WASHINGTON — The Supreme Court declined June 23 to get involved in a case over a Wisconsin law that requires abortion clinic doctors to have admitting privileges at a nearby hospital.
The act leaves in place a lower court injunction that blocks the law from being implemented while it is being challenged in court.
Planned Parenthood of Wisconsin and Affiliated Medical Services, the two abortion providers in the state, sued to block the 2013 law, saying the requirement for doctors to have admitting privileges at a hospital within 30 miles would force clinics in Milwaukee and Appleton to close.
Last summer, Wisconsin federal judges issued and affirmed a preliminary injunction blocking the provision while the lawsuit proceeds, saying there was substantial likelihood that the challenge to the law would succeed. The trial on the lawsuit’s merits has proceeded, but as of June 23 there had not been a ruling.
In another case, the court declined to consider whether its 2012 ruling that stopped the practice of sentencing juveniles to life in prison without chance of parole could be retroactively applied.
That case involves Zachary Witman, who was convicted of murdering his 13-year-old brother, Gregory, in 1998. Witman was 15 at the time he was charged with murder. A guilty plea would have resulted in his sentencing in juvenile court and his probable release a few years later. But Witman, who has maintained his innocence, declined to agree to a plea bargain and was prosecuted as an adult. His conviction resulted in a sentence of life imprisonment without parole.
The Witman family unsuccessfully sought a new trial. The petition before the court asked for a ruling on whether the 2012 ruling in Miller v. Alabama, retroactively applied. The ruling found that the Eighth Amendment, which prohibits cruel and unusual punishment, applied when juveniles are sentenced to life in prison without chance of parole.
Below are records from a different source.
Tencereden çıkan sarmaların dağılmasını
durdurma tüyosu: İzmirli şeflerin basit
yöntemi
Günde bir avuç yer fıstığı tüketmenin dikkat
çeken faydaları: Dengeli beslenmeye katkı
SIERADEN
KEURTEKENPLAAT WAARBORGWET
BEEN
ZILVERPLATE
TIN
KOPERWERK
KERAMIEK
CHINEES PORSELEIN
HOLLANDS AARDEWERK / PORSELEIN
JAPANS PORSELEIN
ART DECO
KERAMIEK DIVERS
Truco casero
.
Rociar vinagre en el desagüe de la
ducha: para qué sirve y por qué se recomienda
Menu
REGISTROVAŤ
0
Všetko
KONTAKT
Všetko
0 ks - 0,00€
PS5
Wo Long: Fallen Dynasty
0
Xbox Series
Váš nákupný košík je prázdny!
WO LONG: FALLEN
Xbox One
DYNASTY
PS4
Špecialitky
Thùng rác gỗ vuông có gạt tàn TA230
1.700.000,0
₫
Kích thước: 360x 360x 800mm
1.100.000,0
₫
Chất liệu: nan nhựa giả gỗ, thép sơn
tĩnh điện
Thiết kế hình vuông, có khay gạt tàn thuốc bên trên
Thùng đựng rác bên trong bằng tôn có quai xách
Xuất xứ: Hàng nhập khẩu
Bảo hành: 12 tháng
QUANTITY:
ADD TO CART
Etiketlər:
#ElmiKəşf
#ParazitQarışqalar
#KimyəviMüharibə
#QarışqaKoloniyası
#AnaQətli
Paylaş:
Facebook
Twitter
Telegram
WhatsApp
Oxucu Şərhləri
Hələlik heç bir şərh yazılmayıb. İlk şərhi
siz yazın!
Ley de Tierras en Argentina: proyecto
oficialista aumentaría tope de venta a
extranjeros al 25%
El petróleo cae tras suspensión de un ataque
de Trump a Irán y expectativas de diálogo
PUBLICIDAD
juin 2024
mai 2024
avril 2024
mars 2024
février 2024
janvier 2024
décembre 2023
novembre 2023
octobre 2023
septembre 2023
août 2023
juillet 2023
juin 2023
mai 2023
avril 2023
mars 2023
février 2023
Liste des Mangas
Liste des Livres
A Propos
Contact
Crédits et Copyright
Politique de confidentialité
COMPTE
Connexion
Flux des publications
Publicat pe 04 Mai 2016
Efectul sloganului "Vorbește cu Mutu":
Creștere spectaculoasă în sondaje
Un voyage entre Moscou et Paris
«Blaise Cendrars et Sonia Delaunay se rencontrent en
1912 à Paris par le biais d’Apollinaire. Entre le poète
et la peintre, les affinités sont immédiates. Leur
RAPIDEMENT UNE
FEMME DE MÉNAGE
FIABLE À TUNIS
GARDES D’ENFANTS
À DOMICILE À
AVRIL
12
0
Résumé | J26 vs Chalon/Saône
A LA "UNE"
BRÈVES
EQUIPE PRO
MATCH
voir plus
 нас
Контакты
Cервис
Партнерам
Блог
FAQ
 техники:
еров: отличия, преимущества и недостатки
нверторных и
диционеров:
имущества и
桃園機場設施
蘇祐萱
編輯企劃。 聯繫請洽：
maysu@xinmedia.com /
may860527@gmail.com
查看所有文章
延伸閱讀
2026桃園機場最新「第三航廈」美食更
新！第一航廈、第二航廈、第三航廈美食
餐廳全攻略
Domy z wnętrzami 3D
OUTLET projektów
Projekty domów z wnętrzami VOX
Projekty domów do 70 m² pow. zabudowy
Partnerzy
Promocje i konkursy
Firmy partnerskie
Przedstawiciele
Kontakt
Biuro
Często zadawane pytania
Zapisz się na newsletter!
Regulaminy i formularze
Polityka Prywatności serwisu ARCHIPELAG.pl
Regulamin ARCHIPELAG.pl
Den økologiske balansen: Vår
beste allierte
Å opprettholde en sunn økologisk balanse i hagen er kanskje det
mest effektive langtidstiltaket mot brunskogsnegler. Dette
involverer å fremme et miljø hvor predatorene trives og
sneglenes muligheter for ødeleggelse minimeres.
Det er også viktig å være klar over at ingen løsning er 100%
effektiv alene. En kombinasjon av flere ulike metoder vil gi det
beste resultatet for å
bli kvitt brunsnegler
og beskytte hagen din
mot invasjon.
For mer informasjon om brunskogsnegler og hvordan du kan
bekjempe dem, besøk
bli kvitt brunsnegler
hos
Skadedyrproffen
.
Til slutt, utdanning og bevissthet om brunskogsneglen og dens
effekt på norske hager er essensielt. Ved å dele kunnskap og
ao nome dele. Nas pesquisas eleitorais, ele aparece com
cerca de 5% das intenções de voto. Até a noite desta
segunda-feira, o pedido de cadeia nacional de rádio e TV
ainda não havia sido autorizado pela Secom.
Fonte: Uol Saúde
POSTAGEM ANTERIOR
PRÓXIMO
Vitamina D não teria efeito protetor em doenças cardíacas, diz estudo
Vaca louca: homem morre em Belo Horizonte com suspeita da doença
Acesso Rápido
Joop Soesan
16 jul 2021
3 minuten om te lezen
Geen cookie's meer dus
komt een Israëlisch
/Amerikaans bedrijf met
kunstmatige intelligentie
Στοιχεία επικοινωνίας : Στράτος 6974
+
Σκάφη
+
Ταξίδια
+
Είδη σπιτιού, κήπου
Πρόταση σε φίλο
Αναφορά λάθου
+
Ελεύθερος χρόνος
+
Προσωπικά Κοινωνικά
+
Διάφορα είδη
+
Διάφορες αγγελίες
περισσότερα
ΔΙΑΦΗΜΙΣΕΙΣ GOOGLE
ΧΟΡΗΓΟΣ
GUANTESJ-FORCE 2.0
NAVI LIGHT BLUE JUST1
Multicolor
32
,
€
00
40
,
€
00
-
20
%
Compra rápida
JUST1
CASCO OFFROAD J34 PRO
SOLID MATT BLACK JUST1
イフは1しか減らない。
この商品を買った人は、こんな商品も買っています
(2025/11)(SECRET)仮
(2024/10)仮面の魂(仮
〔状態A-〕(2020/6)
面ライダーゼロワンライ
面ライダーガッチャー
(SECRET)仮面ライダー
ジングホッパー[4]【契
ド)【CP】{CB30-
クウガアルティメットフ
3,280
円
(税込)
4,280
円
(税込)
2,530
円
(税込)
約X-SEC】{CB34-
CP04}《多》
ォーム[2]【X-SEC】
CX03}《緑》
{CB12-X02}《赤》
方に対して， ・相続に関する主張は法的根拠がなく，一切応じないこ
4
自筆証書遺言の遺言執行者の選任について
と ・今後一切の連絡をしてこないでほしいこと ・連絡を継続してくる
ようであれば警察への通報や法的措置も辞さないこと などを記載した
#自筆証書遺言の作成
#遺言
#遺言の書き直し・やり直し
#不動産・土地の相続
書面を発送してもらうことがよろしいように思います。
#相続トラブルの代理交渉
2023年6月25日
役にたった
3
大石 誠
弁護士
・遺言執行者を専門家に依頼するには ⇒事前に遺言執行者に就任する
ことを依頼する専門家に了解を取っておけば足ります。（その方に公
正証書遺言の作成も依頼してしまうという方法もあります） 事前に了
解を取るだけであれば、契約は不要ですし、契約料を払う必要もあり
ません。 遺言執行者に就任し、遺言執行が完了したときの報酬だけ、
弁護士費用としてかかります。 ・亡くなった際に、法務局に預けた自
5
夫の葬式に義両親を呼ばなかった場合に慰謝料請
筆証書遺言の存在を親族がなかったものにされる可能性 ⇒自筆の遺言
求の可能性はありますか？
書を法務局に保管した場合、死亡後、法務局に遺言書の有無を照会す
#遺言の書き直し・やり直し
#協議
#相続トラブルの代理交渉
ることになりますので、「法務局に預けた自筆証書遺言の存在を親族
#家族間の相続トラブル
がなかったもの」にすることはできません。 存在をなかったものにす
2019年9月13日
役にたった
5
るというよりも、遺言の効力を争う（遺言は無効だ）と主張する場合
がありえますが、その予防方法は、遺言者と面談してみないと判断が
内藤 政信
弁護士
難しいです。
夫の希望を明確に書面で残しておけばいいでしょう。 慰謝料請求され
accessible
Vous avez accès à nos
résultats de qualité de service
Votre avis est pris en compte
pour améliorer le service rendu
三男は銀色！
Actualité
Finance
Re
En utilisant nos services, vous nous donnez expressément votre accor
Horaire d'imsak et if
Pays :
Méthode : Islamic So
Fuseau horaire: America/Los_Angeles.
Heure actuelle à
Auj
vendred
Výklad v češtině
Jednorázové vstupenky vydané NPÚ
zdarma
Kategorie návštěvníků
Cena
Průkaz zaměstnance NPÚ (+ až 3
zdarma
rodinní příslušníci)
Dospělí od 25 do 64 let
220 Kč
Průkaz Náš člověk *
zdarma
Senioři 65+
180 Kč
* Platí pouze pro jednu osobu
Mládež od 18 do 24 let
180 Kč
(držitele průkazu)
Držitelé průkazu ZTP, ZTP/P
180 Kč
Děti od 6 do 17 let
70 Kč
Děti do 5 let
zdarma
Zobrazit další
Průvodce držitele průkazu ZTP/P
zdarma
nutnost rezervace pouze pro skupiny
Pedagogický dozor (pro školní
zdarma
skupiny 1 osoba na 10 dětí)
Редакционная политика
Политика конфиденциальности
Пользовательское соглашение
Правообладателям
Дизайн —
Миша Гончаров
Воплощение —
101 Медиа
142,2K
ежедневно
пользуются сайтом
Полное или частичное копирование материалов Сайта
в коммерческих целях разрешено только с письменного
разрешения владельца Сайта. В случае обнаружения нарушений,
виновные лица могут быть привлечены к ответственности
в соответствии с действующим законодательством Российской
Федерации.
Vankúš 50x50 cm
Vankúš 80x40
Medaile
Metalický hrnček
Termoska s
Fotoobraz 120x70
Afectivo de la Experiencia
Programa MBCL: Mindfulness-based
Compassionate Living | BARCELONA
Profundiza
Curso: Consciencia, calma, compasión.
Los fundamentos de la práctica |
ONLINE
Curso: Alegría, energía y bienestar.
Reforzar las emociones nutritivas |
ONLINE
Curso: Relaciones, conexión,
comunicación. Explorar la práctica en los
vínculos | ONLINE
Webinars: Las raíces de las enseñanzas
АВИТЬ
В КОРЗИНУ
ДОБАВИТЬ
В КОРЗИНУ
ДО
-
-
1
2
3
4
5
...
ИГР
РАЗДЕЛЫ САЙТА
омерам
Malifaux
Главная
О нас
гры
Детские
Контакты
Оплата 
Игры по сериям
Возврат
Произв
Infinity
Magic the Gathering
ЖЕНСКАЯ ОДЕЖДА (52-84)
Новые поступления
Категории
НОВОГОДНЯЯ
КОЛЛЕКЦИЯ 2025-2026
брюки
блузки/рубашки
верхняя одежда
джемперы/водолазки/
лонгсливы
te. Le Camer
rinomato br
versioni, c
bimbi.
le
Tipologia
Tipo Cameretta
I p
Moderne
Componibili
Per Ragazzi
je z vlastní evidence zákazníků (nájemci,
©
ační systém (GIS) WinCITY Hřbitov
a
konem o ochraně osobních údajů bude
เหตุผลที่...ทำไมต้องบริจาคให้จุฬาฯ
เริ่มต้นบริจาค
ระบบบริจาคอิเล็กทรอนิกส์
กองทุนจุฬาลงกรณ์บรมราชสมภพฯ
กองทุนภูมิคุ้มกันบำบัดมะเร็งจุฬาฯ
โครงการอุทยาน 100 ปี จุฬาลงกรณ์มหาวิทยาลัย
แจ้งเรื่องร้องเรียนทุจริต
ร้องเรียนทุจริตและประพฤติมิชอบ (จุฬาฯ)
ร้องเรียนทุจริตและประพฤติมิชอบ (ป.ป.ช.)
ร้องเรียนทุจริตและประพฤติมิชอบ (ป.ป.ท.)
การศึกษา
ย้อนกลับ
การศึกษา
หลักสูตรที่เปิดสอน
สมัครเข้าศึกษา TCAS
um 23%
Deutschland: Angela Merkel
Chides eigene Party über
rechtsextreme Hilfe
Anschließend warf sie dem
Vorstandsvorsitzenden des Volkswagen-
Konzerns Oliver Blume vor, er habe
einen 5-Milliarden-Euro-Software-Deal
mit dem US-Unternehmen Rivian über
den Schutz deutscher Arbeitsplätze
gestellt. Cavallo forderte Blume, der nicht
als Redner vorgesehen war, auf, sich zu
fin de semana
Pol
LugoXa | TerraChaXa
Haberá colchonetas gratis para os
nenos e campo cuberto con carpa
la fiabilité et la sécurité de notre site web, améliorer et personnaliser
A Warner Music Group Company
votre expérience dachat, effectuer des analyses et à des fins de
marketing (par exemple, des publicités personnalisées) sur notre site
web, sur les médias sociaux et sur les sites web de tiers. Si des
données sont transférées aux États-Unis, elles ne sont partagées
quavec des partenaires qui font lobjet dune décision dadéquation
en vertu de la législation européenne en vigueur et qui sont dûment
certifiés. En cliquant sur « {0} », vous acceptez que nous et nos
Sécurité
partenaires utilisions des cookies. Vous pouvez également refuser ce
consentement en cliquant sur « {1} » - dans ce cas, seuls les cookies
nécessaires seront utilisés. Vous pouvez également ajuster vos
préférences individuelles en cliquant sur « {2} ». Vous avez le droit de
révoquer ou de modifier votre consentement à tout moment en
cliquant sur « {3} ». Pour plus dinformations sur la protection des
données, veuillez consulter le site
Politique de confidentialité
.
In their appeal, the family noted that under sentencing guidelines, the court that sentenced Witman “could not consider Zach’s age or maturity; his ability to appreciate risk and consequences; the apparent randomness of the crime; his family and home environment; and whether he could be treated and rehabilitated. It could not even consider the wishes of Zach’s parents, also victims of the crime, who supported Zach throughout, and who, were they allowed to speak at sentencing, would have begged for a lesser sentence, describing their 15-year old son to the court and explaining why he did not deserve to be sent away for life.”
It pointed out that if Witman’s case was still on direct appeal when Miller was decided, his sentence would be unconstitutional and resentencing would be mandatory.
The court had no comment in denying either case.